Shaolin monastery records state that two of its very first monks, Huiguang and Sengchou, were expert in the martial arts years before the arrival of Bodhidharma. The martial arts Shuāi Jiāo and Sun Bin Quan predate the establishment of the Shaolin Monastery by centuries.
Indian martial arts may have spread to China via the transmission of Buddhism in the early 5th or 6th centuries of the common era and thus influenced Shaolinquan. Elements from Indian philosophy, like the Nāga, Rakshasa, and the fierce Yaksha were syncretized into protectors of Dharma; these mythical figures from the Dharmic religions figure prominently in Shaolin boxing, Chang boxing and staff fighting. The religious figures from Dharmic religions also figure in the movement and fighting techniques of Chinese martial arts. Various styles of kung fu are known to contain movements that are identical to the Mudra hand positions used in Hinduism and Buddhism, both of which derived from India. Similarly, the 108 pressure points in Chinese martial arts are believed by some to be based on the marmam points of Indian varmakalai.

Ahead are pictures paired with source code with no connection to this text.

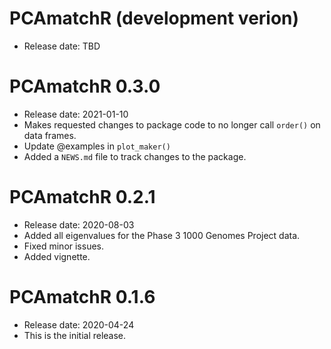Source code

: # PCAmatchR (development verion)
* Release date: TBD

# PCAmatchR 0.3.0
* Release date: 2021-01-10
* Makes requested changes to package code to no longer call `order()` on data frames.
* Update @examples in `plot_maker()`
* Added a `NEWS.md` file to track changes to the package.

# PCAmatchR 0.2.1
* Release date: 2020-08-03
* Added all eigenvalues for the Phase 3 1000 Genomes Project data.
* Fixed minor issues.
* Added vignette.
 

# PCAmatchR 0.1.6
* Release date: 2020-04-24
* This is the initial release.
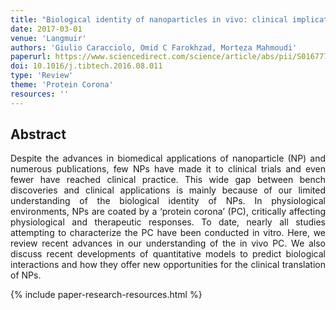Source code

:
 ```yaml
---
title: "Biological identity of nanoparticles in vivo: clinical implications of the protein corona" 
date: 2017-03-01
venue: 'Langmuir'
authors: 'Giulio Caracciolo, Omid C Farokhzad, Morteza Mahmoudi'
paperurl: https://www.sciencedirect.com/science/article/abs/pii/S0167779916301494
doi: 10.1016/j.tibtech.2016.08.011
type: 'Review'
theme: 'Protein Corona'
resources: ''
---
```


<h2> Abstract </h2>
<p align= "justify">
Despite the advances in biomedical applications of nanoparticle (NP) and numerous publications, few NPs have made it to clinical trials and even fewer have reached clinical practice. This wide gap between bench discoveries and clinical applications is mainly because of our limited understanding of the biological identity of NPs. In physiological environments, NPs are coated by a ‘protein corona’ (PC), critically affecting physiological and therapeutic responses. To date, nearly all studies attempting to characterize the PC have been conducted in vitro. Here, we review recent advances in our understanding of the in vivo PC. We also discuss recent developments of quantitative models to predict biological interactions and how they offer new opportunities for the clinical translation of NPs.

{% include paper-research-resources.html %}
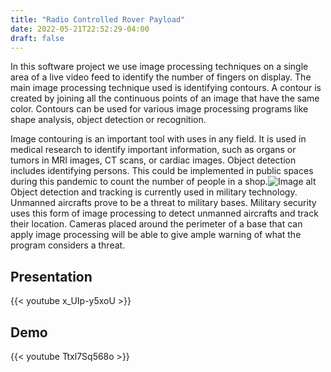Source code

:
 ```yaml
---
title: "Radio Controlled Rover Payload"
date: 2022-05-21T22:52:29-04:00 
draft: false
---
```


In this software project we use image processing techniques on a single area of a live video feed to identify the number of fingers on display. The main image processing technique used is identifying contours. A contour is created by joining all the continuous points of an image that have the same color. Contours can be used for various image processing programs like shape analysis, object detection or recognition.

Image contouring is an important tool with uses in any field. It is used in medical research to identify important information, such as organs or tumors in MRI images, CT scans, or cardiac images. Object detection includes identifying persons. This could be implemented in public spaces during this pandemic to count the number of people in a shop.![Image alt](../images/rover.jpg)
Object detection and tracking is currently used in military technology. Unmanned aircrafts prove to be a threat to military bases. Military security uses this form of image processing to detect unmanned aircrafts and track their location. Cameras placed around the perimeter of a base that can apply image processing will be able to give ample warning of what the program considers a threat.

## Presentation
{{< youtube x_UIp-y5xoU >}}  


## Demo
{{< youtube Ttxl7Sq568o >}}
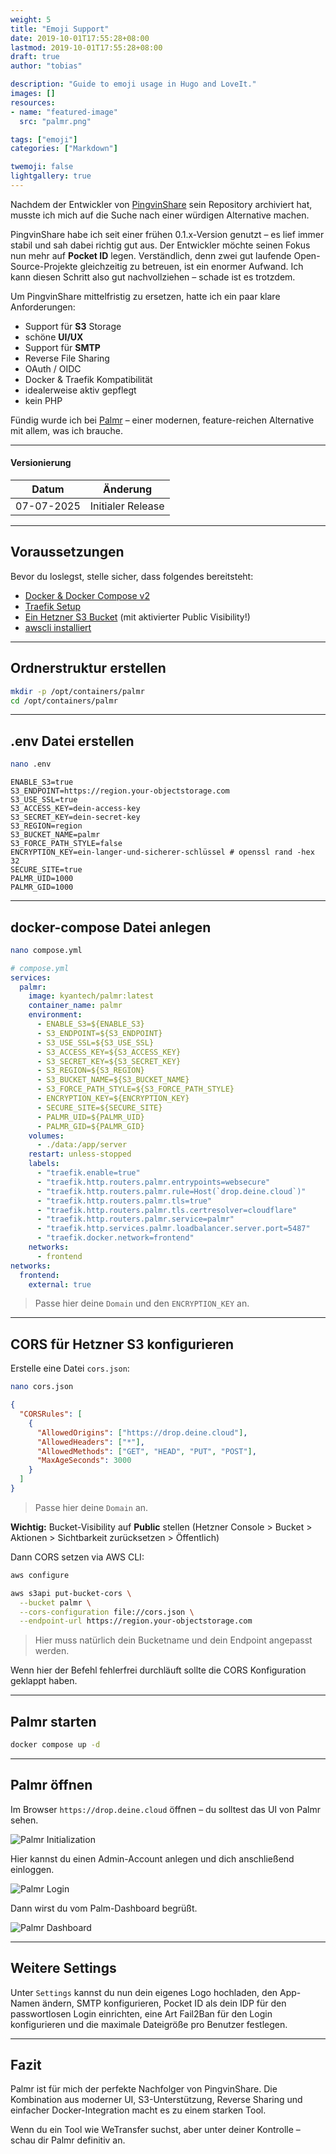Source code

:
 ```yaml
---
weight: 5
title: "Emoji Support"
date: 2019-10-01T17:55:28+08:00
lastmod: 2019-10-01T17:55:28+08:00
draft: true
author: "tobias"

description: "Guide to emoji usage in Hugo and LoveIt."
images: []
resources:
- name: "featured-image"
  src: "palmr.png"

tags: ["emoji"]
categories: ["Markdown"]

twemoji: false
lightgallery: true
---
```


Nachdem der Entwickler von [PingvinShare](https://github.com/stonith404/pingvin-share) sein Repository archiviert hat, musste ich mich auf die Suche nach einer würdigen Alternative machen.
<!--more-->

PingvinShare habe ich seit einer frühen 0.1.x-Version genutzt – es lief immer stabil und sah dabei richtig gut aus. Der Entwickler möchte seinen Fokus nun mehr auf **Pocket ID** legen. Verständlich, denn zwei gut laufende Open-Source-Projekte gleichzeitig zu betreuen, ist ein enormer Aufwand. Ich kann diesen Schritt also gut nachvollziehen – schade ist es trotzdem.

Um PingvinShare mittelfristig zu ersetzen, hatte ich ein paar klare Anforderungen:


- Support für **S3** Storage
- schöne **UI/UX**
- Support für **SMTP**
- Reverse File Sharing 
- OAuth / OIDC
- Docker & Traefik Kompatibilität
- idealerweise aktiv gepflegt
- kein PHP

Fündig wurde ich bei [Palmr](https://github.com/kyantech/Palmr) – einer modernen, feature-reichen Alternative mit allem, was ich brauche.

---

#### Versionierung
Datum | Änderung
--|--
07-07-2025| Initialer Release

---

## Voraussetzungen

Bevor du loslegst, stelle sicher, dass folgendes bereitsteht:

- [Docker & Docker Compose v2](/posts/server-setup#5-docker-und-docker-compose)
- [Traefik Setup](/posts/traefik)
- [Ein Hetzner S3 Bucket](https://www.hetzner.com/storage/object-storage/) (mit aktivierter Public Visibility!)
- [awscli installiert](https://docs.aws.amazon.com/cli/latest/userguide/getting-started-install.html)

---

## Ordnerstruktur erstellen

```bash
mkdir -p /opt/containers/palmr
cd /opt/containers/palmr
```

---

## .env Datei erstellen

```bash
nano .env
```

```env
ENABLE_S3=true
S3_ENDPOINT=https://region.your-objectstorage.com
S3_USE_SSL=true
S3_ACCESS_KEY=dein-access-key
S3_SECRET_KEY=dein-secret-key
S3_REGION=region
S3_BUCKET_NAME=palmr
S3_FORCE_PATH_STYLE=false
ENCRYPTION_KEY=ein-langer-und-sicherer-schlüssel # openssl rand -hex 32
SECURE_SITE=true
PALMR_UID=1000
PALMR_GID=1000
```

---

## docker-compose Datei anlegen

```bash
nano compose.yml
```

```yaml
# compose.yml
services:
  palmr:
    image: kyantech/palmr:latest
    container_name: palmr
    environment:
      - ENABLE_S3=${ENABLE_S3}
      - S3_ENDPOINT=${S3_ENDPOINT}
      - S3_USE_SSL=${S3_USE_SSL}
      - S3_ACCESS_KEY=${S3_ACCESS_KEY}
      - S3_SECRET_KEY=${S3_SECRET_KEY}
      - S3_REGION=${S3_REGION}
      - S3_BUCKET_NAME=${S3_BUCKET_NAME}
      - S3_FORCE_PATH_STYLE=${S3_FORCE_PATH_STYLE}
      - ENCRYPTION_KEY=${ENCRYPTION_KEY}
      - SECURE_SITE=${SECURE_SITE}
      - PALMR_UID=${PALMR_UID}
      - PALMR_GID=${PALMR_GID}
    volumes:
      - ./data:/app/server
    restart: unless-stopped
    labels:
      - "traefik.enable=true"
      - "traefik.http.routers.palmr.entrypoints=websecure"
      - "traefik.http.routers.palmr.rule=Host(`drop.deine.cloud`)"
      - "traefik.http.routers.palmr.tls=true"
      - "traefik.http.routers.palmr.tls.certresolver=cloudflare"
      - "traefik.http.routers.palmr.service=palmr"
      - "traefik.http.services.palmr.loadbalancer.server.port=5487"
      - "traefik.docker.network=frontend"
    networks:
      - frontend
networks:
  frontend:
    external: true
```

> Passe hier deine `Domain` und den `ENCRYPTION_KEY` an.

---

## CORS für Hetzner S3 konfigurieren

Erstelle eine Datei `cors.json`:

```bash
nano cors.json
```

```json
{
  "CORSRules": [
    {
      "AllowedOrigins": ["https://drop.deine.cloud"],
      "AllowedHeaders": ["*"],
      "AllowedMethods": ["GET", "HEAD", "PUT", "POST"],
      "MaxAgeSeconds": 3000
    }
  ]
}
```
> Passe hier deine `Domain` an.

**Wichtig:** Bucket-Visibility auf **Public** stellen (Hetzner Console > Bucket > Aktionen > Sichtbarkeit zurücksetzen > Öffentlich)

Dann CORS setzen via AWS CLI:

```bash
aws configure
```

```bash
aws s3api put-bucket-cors \
  --bucket palmr \
  --cors-configuration file://cors.json \
  --endpoint-url https://region.your-objectstorage.com
```

> Hier muss natürlich dein Bucketname und dein Endpoint angepasst werden.

Wenn hier der Befehl fehlerfrei durchläuft sollte die CORS Konfiguration geklappt haben.

---

## Palmr starten

```bash
docker compose up -d
```

---

## Palmr öffnen

Im Browser `https://drop.deine.cloud` öffnen – du solltest das UI von Palmr sehen. 

![Palmr Initialization](palmr1.png)

Hier kannst du einen Admin-Account anlegen und dich anschließend einloggen.

![Palmr Login](palmr2.png)

Dann wirst du vom Palm-Dashboard begrüßt.

![Palmr Dashboard](palmr3.png)

---

## Weitere Settings

Unter `Settings` kannst du nun dein eigenes Logo hochladen, den App-Namen ändern, SMTP konfigurieren, Pocket ID als dein IDP für den passwortlosen Login einrichten, eine Art Fail2Ban für den Login konfigurieren und die maximale Dateigröße pro Benutzer festlegen.

---

## Fazit

Palmr ist für mich der perfekte Nachfolger von PingvinShare. Die Kombination aus moderner UI, S3-Unterstützung, Reverse Sharing und einfacher Docker-Integration macht es zu einem starken Tool.

Wenn du ein Tool wie WeTransfer suchst, aber unter deiner Kontrolle – schau dir Palmr definitiv an.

The predominant telling of the diffusion of the martial arts from India to China involves a 5th-century prince-turned-monk named Bodhidharma who is said to have traveled to Shaolin, sharing his chuan style and thus creating Shaolinquan. According to Wong Kiew Kit, the Monk's creation of Shaolin arts "...marked a watershed in the history of kungfu, because it led to a change of course, as kungfu became institutionalized. Before this, martial arts were known only in general sense."
Main gate of the Shaolin temple in Henan.
The association of Bodhidharma with martial arts is attributed to Bodhidharma's own Yi Jin Jing, though its authorship has been disputed by several modern historians such as Tang Hao, Xu Zhen and Matsuda Ryuchi. The oldest known available copy of the Yi Jin Jing was published in 1827 and the composition of the text itself has been dated to 1624. According to Matsuda, none of the contemporary texts written about the Shaolin martial arts before the 19th century, such as Cheng Zongyou's Exposition of the Original Shaolin Staff Method or Zhang Kongzhao's Boxing Classic: Essential Boxing Methods, mention Bodhidharma or credit him with the creation of the Shaolin martial arts. The association of Bodhidharma with the martial arts only became widespread after the 1904--1907 serialization of the novel The Travels of Lao Ts'an in Illustrated Fiction Magazine.
The discovery of arms caches in the monasteries of Chang'an during government raids in 446 AD suggests that Chinese monks practiced martial arts prior to the establishment of the Shaolin Monastery in 497. Moreover, Chinese monasteries, not unlike those of Europe, in many ways were effectively large landed estates, that is, sources of considerable wealth which required protection that had to be supplied by the monasteries' own manpower.